Así, el peor problema político que amenaza ahora a Europa es el intento de deconstruirla. La amenaza de un Termidor reaccionario, a golpes de avance de quien se proclama megáfono de ese malestar, que antes fue económico. Y ahora, además y sobre todo, se dobla de angustia securitaria, existencial. La ultraderecha.
No solo se ha enquistado en los gobiernos de Hungría y Polonia. Avanza en países fundadores, se apodera de Italia, resiste bien en Francia y sacude en Alemania, con terquedad en el doblemente desgraciado Este (Turingia). Y penetra en los países modelo de la socialdemocracia, los escandinavos. Influye en Suecia y cogobierna en Finlandia, lo nunca visto.
Va a caballo del discurso xenófobo y contra su antídoto, el europeísmo. Veremos si logra quebrar el consenso ya alcanzado el 8 de junio para una nueva política de inmigración equitativa. Y si el ejemplar cordón sanitario decretado por el líder de la Democracia Cristiana alemana, Friedrich Merz, se impone al servilismo hacia los ultras de su portavoz parlamentario en Estrasburgo, Manfred Weber, un robot carente de escrúpulos.
Este es el peor flanco del avance extremista: que secuestra el programa de varias derechas democráticas convencionales. Resulta inquietante que líderes de Los Republicanos franceses pretendan enmendar la Constitución para invertir la primacía jurídica del derecho comunitario y sustituirla por la del nacional, en cuanto a la inmigración: esa receta polaca de resabios judiciales alemanes sería el fin de la Unión como comunidad de derecho. Es decir, como comunidad.
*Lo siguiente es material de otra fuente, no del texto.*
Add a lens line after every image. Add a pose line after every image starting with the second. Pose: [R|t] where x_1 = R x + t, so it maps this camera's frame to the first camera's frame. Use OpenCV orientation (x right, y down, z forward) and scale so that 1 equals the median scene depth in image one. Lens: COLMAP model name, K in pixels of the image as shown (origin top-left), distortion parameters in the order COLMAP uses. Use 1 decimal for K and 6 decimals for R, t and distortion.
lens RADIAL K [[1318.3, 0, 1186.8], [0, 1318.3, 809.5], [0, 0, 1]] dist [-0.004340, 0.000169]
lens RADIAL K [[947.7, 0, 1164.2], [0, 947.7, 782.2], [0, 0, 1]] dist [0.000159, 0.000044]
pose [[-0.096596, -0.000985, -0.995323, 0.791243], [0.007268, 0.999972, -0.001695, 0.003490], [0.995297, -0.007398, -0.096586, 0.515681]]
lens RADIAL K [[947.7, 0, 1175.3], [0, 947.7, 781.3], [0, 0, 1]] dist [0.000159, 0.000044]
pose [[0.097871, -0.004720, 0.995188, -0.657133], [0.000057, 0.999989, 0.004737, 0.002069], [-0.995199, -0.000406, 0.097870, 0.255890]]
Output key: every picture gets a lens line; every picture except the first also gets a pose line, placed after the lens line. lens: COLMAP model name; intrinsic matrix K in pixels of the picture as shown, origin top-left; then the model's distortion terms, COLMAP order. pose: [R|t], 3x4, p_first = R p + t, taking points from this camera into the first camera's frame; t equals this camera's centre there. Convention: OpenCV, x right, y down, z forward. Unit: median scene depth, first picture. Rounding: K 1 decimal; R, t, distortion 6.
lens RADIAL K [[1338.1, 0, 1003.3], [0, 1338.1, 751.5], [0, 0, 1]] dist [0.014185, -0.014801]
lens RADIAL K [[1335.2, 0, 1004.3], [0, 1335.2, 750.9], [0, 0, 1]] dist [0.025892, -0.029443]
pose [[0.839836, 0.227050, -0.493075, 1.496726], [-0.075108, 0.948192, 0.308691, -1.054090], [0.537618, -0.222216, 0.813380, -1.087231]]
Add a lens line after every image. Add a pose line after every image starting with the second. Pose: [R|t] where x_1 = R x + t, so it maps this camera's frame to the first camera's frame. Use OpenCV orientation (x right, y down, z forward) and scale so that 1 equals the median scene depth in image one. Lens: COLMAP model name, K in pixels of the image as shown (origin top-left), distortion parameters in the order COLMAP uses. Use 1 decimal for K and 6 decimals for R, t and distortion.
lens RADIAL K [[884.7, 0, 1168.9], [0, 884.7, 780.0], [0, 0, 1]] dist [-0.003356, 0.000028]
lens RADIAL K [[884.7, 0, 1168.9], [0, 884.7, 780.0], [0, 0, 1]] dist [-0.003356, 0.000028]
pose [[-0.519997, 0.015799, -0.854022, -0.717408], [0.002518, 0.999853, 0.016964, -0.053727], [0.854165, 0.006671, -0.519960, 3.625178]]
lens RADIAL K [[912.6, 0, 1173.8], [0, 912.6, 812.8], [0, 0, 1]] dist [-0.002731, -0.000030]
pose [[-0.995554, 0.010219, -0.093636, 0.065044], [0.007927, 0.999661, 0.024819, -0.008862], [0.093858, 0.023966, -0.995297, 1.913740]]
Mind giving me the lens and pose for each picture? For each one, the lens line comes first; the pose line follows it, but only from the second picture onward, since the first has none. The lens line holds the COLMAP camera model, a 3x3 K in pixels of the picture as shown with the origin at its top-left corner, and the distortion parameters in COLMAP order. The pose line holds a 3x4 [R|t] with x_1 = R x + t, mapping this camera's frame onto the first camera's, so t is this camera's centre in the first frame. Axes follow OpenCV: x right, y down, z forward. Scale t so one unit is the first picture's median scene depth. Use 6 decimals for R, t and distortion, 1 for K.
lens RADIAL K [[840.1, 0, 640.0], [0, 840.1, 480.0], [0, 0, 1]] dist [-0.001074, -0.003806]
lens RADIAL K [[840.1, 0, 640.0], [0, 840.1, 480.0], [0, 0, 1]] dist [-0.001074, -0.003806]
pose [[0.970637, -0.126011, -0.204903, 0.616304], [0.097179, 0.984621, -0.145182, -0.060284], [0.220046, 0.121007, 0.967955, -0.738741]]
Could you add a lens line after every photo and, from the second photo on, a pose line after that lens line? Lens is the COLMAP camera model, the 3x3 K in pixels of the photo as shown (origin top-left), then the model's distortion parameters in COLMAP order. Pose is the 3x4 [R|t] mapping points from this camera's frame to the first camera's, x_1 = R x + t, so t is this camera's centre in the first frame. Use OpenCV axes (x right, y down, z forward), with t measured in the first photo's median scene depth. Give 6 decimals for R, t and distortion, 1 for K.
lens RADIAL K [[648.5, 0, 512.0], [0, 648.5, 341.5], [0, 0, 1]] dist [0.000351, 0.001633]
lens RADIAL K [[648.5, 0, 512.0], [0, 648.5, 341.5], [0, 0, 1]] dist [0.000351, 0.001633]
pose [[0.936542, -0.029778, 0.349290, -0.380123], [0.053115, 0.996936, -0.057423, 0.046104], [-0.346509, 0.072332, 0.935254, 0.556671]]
Y mientras, se ensaya esa alianza estratégica derecha/ultraderecha contra apuestas que se elevaron a iconos del trienio refundador: la agenda verde, el coche eléctrico, la restauración de la naturaleza. O la flexibilización del austeritario Pacto de Estabilidad. O los avances igualitarios, también hacia los recién llegados. No es una broma. Es una amenaza.